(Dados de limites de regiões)
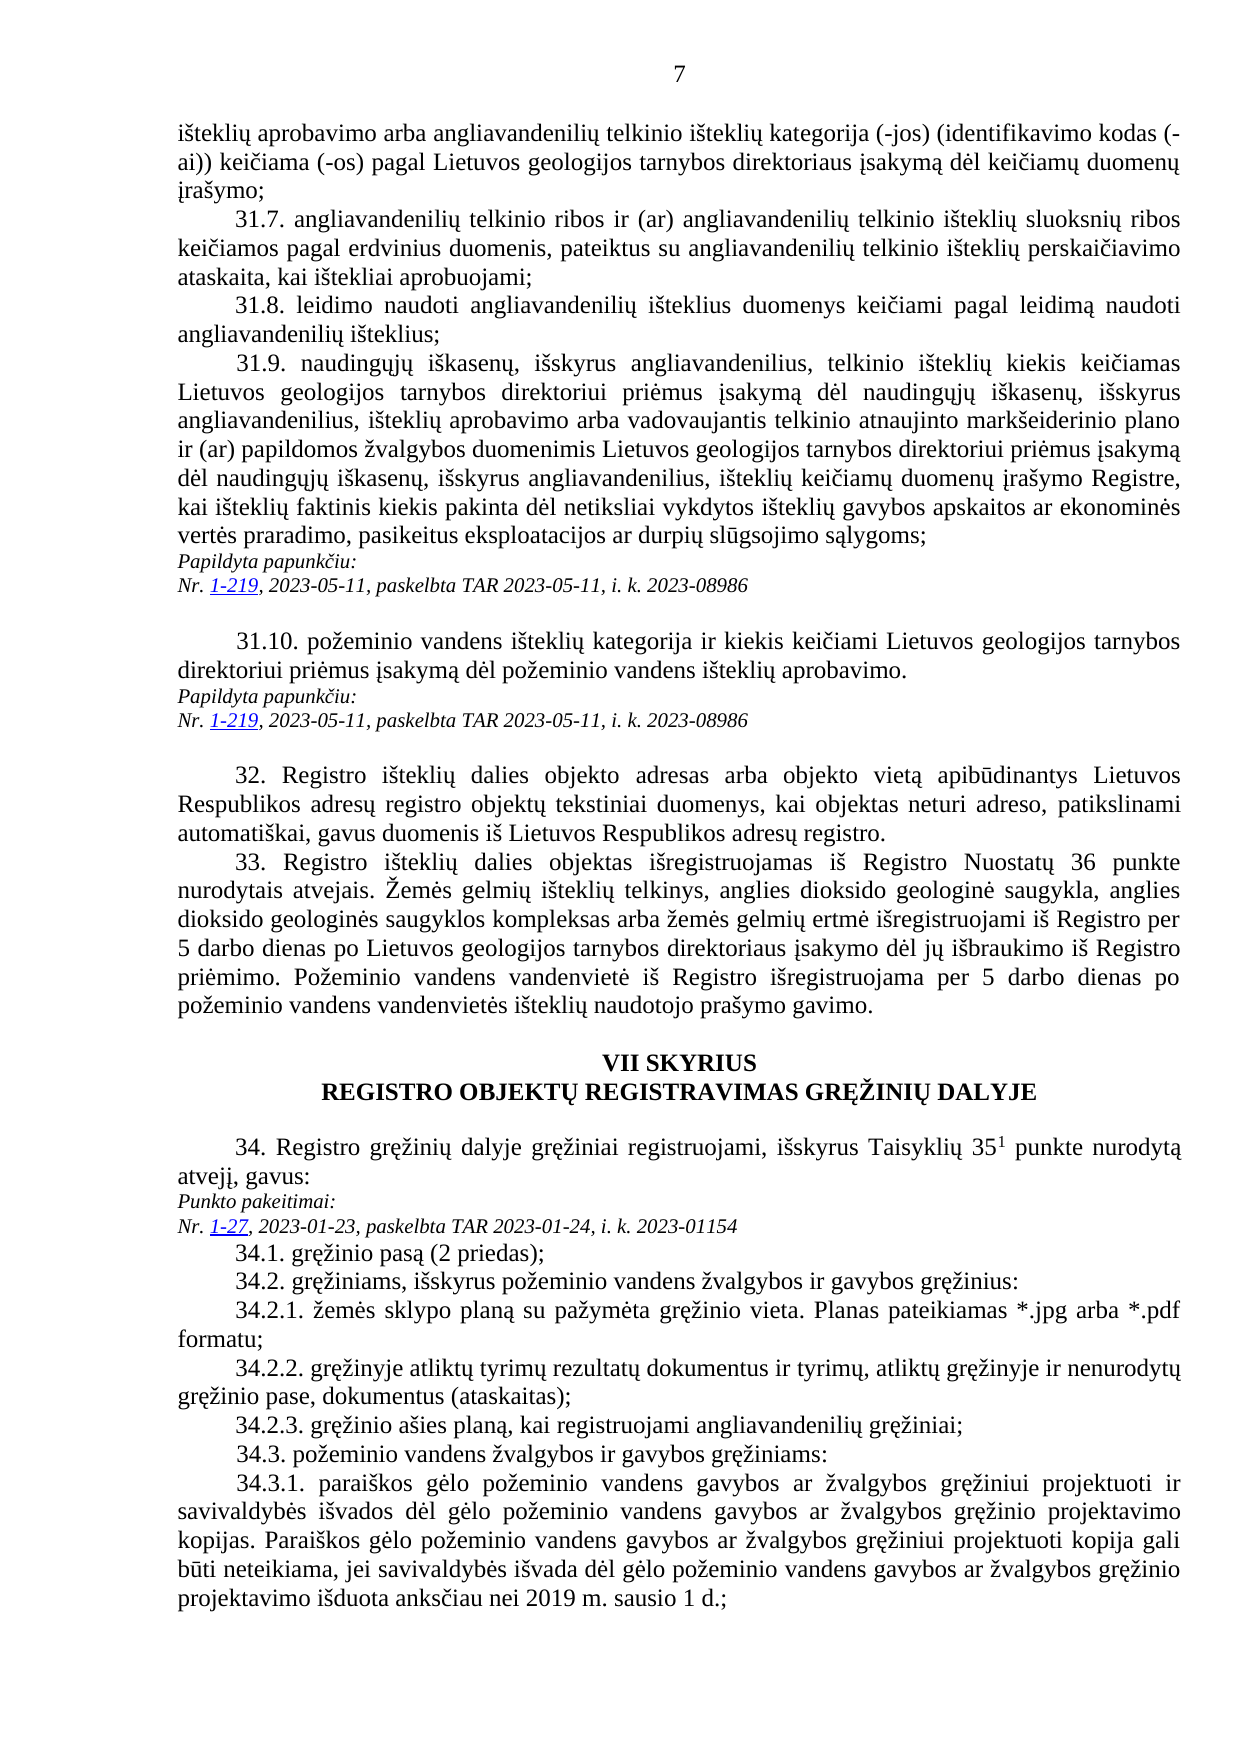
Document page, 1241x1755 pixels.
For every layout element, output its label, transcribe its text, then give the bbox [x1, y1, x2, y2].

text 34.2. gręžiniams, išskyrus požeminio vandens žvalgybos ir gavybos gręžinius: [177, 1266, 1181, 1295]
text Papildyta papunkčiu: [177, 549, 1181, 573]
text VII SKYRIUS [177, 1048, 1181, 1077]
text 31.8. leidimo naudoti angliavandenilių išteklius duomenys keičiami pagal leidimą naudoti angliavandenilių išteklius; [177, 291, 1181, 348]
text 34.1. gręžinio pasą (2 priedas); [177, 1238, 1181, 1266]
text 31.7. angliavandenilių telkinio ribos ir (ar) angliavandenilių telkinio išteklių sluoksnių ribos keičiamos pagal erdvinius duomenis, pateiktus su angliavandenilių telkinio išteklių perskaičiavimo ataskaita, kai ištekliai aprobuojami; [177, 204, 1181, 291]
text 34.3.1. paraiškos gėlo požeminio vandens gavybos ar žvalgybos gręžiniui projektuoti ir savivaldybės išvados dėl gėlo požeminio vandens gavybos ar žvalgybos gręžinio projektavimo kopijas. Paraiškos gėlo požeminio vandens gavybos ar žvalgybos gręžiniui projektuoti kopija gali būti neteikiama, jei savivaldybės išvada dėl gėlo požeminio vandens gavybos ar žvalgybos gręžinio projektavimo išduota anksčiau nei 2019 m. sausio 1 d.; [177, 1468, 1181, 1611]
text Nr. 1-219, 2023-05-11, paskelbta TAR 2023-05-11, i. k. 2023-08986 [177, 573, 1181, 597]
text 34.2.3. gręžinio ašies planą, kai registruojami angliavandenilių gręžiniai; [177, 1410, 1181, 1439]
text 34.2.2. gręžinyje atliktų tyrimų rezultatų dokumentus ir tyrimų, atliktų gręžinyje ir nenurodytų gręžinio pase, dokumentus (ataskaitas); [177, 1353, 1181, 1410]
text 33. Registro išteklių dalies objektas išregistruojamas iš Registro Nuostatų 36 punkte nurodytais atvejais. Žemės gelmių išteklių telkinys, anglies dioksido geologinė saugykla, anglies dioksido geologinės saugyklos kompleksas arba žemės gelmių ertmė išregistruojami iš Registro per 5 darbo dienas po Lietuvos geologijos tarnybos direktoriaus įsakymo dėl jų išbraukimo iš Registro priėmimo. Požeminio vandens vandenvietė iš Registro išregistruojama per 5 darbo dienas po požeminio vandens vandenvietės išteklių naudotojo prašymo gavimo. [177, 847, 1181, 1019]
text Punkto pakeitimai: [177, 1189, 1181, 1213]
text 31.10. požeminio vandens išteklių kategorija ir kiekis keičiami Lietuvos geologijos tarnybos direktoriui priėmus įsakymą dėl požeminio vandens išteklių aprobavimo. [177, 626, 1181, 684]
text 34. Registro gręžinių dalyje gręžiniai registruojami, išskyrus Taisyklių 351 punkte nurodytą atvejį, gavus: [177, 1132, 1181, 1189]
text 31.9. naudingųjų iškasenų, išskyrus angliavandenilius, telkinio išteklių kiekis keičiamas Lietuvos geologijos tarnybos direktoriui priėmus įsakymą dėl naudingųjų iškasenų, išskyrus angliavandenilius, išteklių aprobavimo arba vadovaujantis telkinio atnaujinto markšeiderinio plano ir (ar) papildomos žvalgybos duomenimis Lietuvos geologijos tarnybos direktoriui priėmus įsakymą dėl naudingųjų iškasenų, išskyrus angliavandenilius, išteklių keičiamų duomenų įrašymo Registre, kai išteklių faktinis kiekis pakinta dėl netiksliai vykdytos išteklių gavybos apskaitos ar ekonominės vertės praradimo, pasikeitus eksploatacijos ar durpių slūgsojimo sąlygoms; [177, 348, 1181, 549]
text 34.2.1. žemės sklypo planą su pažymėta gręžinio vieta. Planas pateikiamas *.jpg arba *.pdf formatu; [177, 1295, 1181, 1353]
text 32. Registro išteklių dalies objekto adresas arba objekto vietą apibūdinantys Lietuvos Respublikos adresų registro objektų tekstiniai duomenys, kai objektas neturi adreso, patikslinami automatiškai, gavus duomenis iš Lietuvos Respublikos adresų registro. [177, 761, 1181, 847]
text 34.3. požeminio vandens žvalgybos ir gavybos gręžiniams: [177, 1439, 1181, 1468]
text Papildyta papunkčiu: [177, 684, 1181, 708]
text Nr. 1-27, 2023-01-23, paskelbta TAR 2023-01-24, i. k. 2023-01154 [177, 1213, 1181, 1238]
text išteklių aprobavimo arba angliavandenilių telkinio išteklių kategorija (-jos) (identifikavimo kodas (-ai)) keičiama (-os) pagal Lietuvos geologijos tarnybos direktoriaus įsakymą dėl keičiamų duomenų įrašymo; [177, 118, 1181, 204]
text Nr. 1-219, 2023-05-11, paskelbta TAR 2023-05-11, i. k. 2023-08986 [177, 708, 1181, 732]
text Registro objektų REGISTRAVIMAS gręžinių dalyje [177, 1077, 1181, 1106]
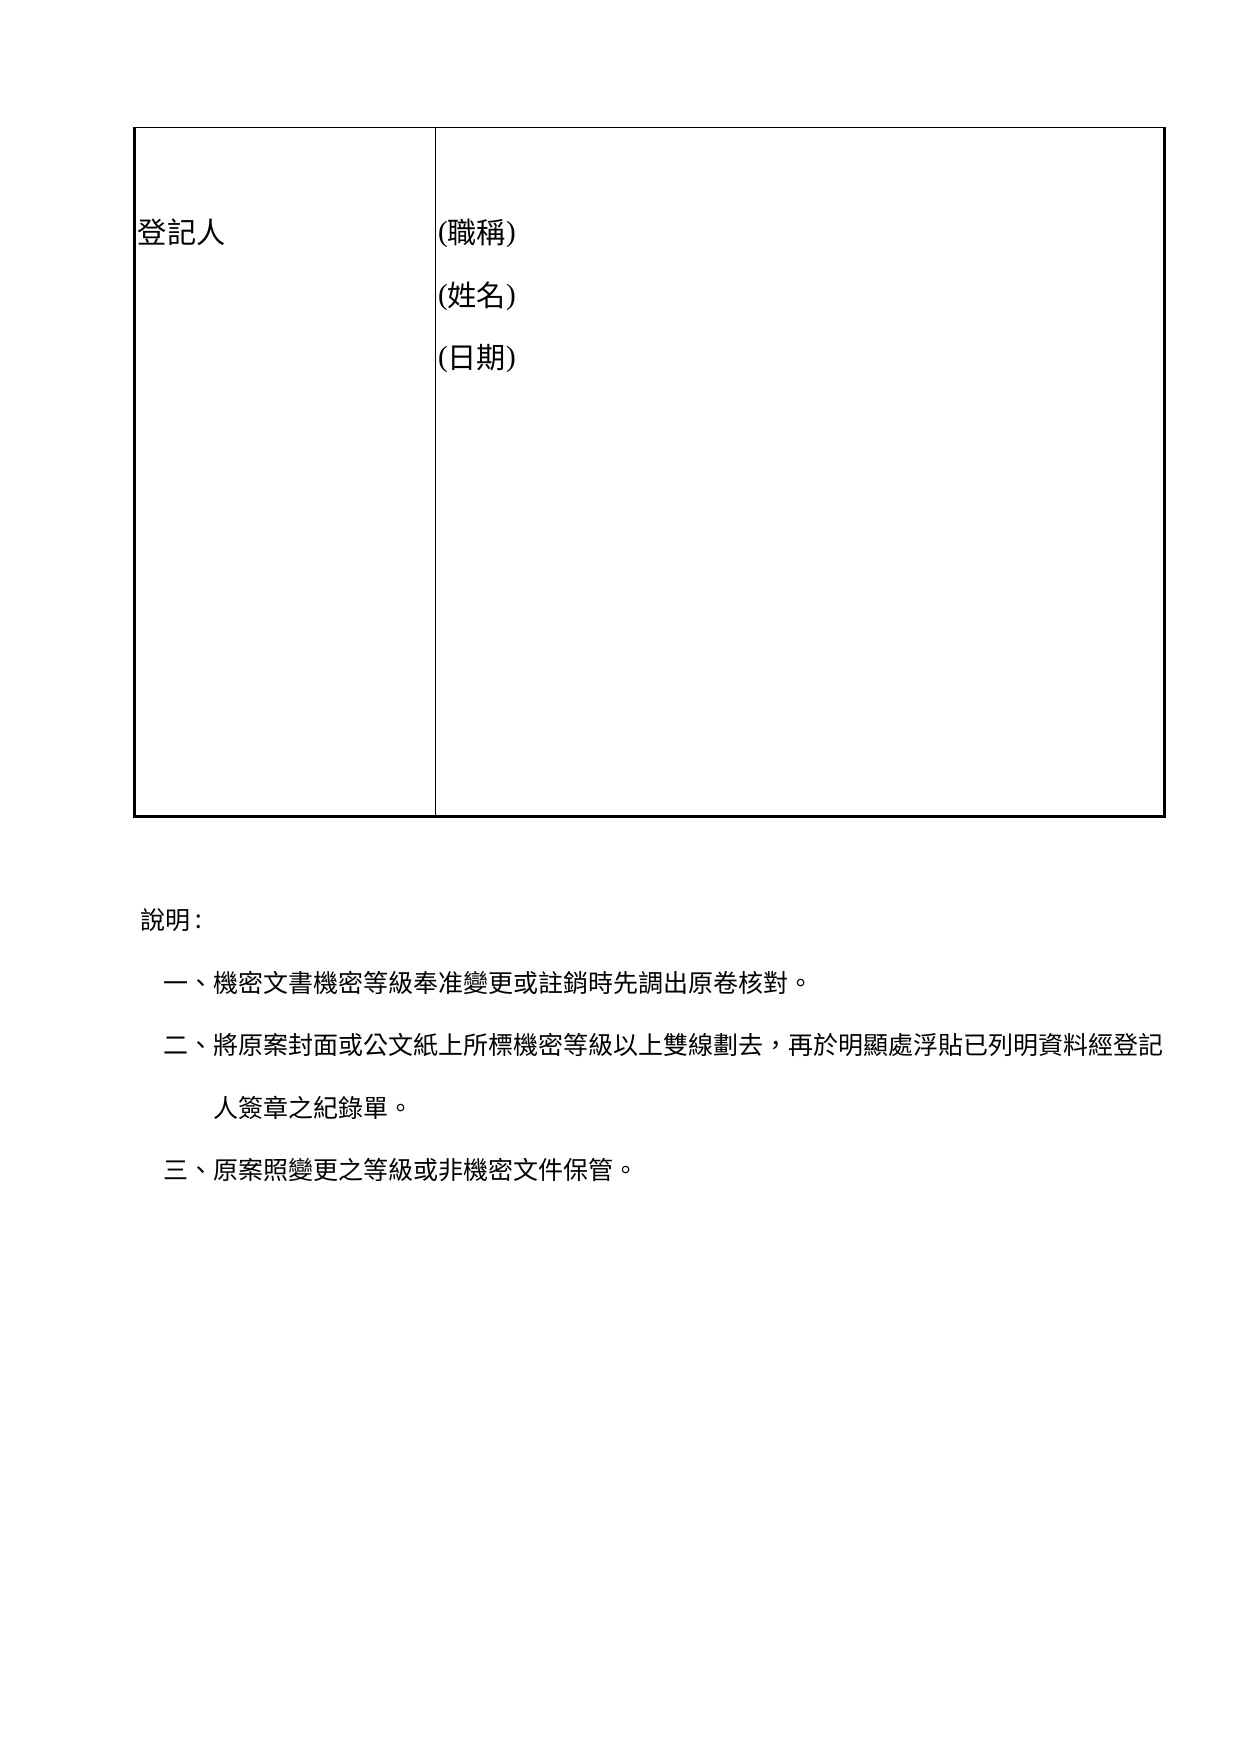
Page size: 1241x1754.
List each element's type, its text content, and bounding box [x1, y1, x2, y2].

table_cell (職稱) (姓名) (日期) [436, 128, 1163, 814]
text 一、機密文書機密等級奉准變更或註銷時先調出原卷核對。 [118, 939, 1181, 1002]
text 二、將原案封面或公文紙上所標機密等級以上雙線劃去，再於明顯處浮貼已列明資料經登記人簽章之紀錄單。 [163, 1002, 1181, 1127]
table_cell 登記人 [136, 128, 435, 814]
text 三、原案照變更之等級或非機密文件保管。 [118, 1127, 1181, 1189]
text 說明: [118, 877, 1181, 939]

(Objetivo do exercício):
Reescreva todas as linhas acima como uma lista numerada, sem as linhas em branco e sem as imagens.

(Resposta):
1. Document page, 1241x1755 pixels.
2. For every layout element, output its label, transcribe its text, then give the bbox [x1, y1, x2, y2].
3. text 34.2. gręžiniams, išskyrus požeminio vandens žvalgybos ir gavybos gręžinius: [177, 1266, 1181, 1295]
4. text Papildyta papunkčiu: [177, 549, 1181, 573]
5. text VII SKYRIUS [177, 1048, 1181, 1077]
6. text 31.8. leidimo naudoti angliavandenilių išteklius duomenys keičiami pagal leidimą naudoti angliavandenilių išteklius; [177, 291, 1181, 348]
7. text 34.1. gręžinio pasą (2 priedas); [177, 1238, 1181, 1266]
8. text 31.7. angliavandenilių telkinio ribos ir (ar) angliavandenilių telkinio išteklių sluoksnių ribos keičiamos pagal erdvinius duomenis, pateiktus su angliavandenilių telkinio išteklių perskaičiavimo ataskaita, kai ištekliai aprobuojami; [177, 204, 1181, 291]
9. text 34.3.1. paraiškos gėlo požeminio vandens gavybos ar žvalgybos gręžiniui projektuoti ir savivaldybės išvados dėl gėlo požeminio vandens gavybos ar žvalgybos gręžinio projektavimo kopijas. Paraiškos gėlo požeminio vandens gavybos ar žvalgybos gręžiniui projektuoti kopija gali būti neteikiama, jei savivaldybės išvada dėl gėlo požeminio vandens gavybos ar žvalgybos gręžinio projektavimo išduota anksčiau nei 2019 m. sausio 1 d.; [177, 1468, 1181, 1611]
10. text Nr. 1-219, 2023-05-11, paskelbta TAR 2023-05-11, i. k. 2023-08986 [177, 573, 1181, 597]
11. text 34.2.3. gręžinio ašies planą, kai registruojami angliavandenilių gręžiniai; [177, 1410, 1181, 1439]
12. text 34.2.2. gręžinyje atliktų tyrimų rezultatų dokumentus ir tyrimų, atliktų gręžinyje ir nenurodytų gręžinio pase, dokumentus (ataskaitas); [177, 1353, 1181, 1410]
13. text 33. Registro išteklių dalies objektas išregistruojamas iš Registro Nuostatų 36 punkte nurodytais atvejais. Žemės gelmių išteklių telkinys, anglies dioksido geologinė saugykla, anglies dioksido geologinės saugyklos kompleksas arba žemės gelmių ertmė išregistruojami iš Registro per 5 darbo dienas po Lietuvos geologijos tarnybos direktoriaus įsakymo dėl jų išbraukimo iš Registro priėmimo. Požeminio vandens vandenvietė iš Registro išregistruojama per 5 darbo dienas po požeminio vandens vandenvietės išteklių naudotojo prašymo gavimo. [177, 847, 1181, 1019]
14. text Punkto pakeitimai: [177, 1189, 1181, 1213]
15. text 31.10. požeminio vandens išteklių kategorija ir kiekis keičiami Lietuvos geologijos tarnybos direktoriui priėmus įsakymą dėl požeminio vandens išteklių aprobavimo. [177, 626, 1181, 684]
16. text 34. Registro gręžinių dalyje gręžiniai registruojami, išskyrus Taisyklių 351 punkte nurodytą atvejį, gavus: [177, 1132, 1181, 1189]
17. text 31.9. naudingųjų iškasenų, išskyrus angliavandenilius, telkinio išteklių kiekis keičiamas Lietuvos geologijos tarnybos direktoriui priėmus įsakymą dėl naudingųjų iškasenų, išskyrus angliavandenilius, išteklių aprobavimo arba vadovaujantis telkinio atnaujinto markšeiderinio plano ir (ar) papildomos žvalgybos duomenimis Lietuvos geologijos tarnybos direktoriui priėmus įsakymą dėl naudingųjų iškasenų, išskyrus angliavandenilius, išteklių keičiamų duomenų įrašymo Registre, kai išteklių faktinis kiekis pakinta dėl netiksliai vykdytos išteklių gavybos apskaitos ar ekonominės vertės praradimo, pasikeitus eksploatacijos ar durpių slūgsojimo sąlygoms; [177, 348, 1181, 549]
18. text 34.2.1. žemės sklypo planą su pažymėta gręžinio vieta. Planas pateikiamas *.jpg arba *.pdf formatu; [177, 1295, 1181, 1353]
19. text 32. Registro išteklių dalies objekto adresas arba objekto vietą apibūdinantys Lietuvos Respublikos adresų registro objektų tekstiniai duomenys, kai objektas neturi adreso, patikslinami automatiškai, gavus duomenis iš Lietuvos Respublikos adresų registro. [177, 761, 1181, 847]
20. text 34.3. požeminio vandens žvalgybos ir gavybos gręžiniams: [177, 1439, 1181, 1468]
21. text Papildyta papunkčiu: [177, 684, 1181, 708]
22. text Nr. 1-27, 2023-01-23, paskelbta TAR 2023-01-24, i. k. 2023-01154 [177, 1213, 1181, 1238]
23. text išteklių aprobavimo arba angliavandenilių telkinio išteklių kategorija (-jos) (identifikavimo kodas (-ai)) keičiama (-os) pagal Lietuvos geologijos tarnybos direktoriaus įsakymą dėl keičiamų duomenų įrašymo; [177, 118, 1181, 204]
24. text Nr. 1-219, 2023-05-11, paskelbta TAR 2023-05-11, i. k. 2023-08986 [177, 708, 1181, 732]
25. text Registro objektų REGISTRAVIMAS gręžinių dalyje [177, 1077, 1181, 1106]
26. Page size: 1241x1754.
27. List each element's type, its text content, and bounding box [x1, y1, x2, y2].
28. table_cell (職稱) (姓名) (日期) [436, 128, 1163, 814]
29. text 一、機密文書機密等級奉准變更或註銷時先調出原卷核對。 [118, 939, 1181, 1002]
30. text 二、將原案封面或公文紙上所標機密等級以上雙線劃去，再於明顯處浮貼已列明資料經登記人簽章之紀錄單。 [163, 1002, 1181, 1127]
31. table_cell 登記人 [136, 128, 435, 814]
32. text 三、原案照變更之等級或非機密文件保管。 [118, 1127, 1181, 1189]
33. text 說明: [118, 877, 1181, 939]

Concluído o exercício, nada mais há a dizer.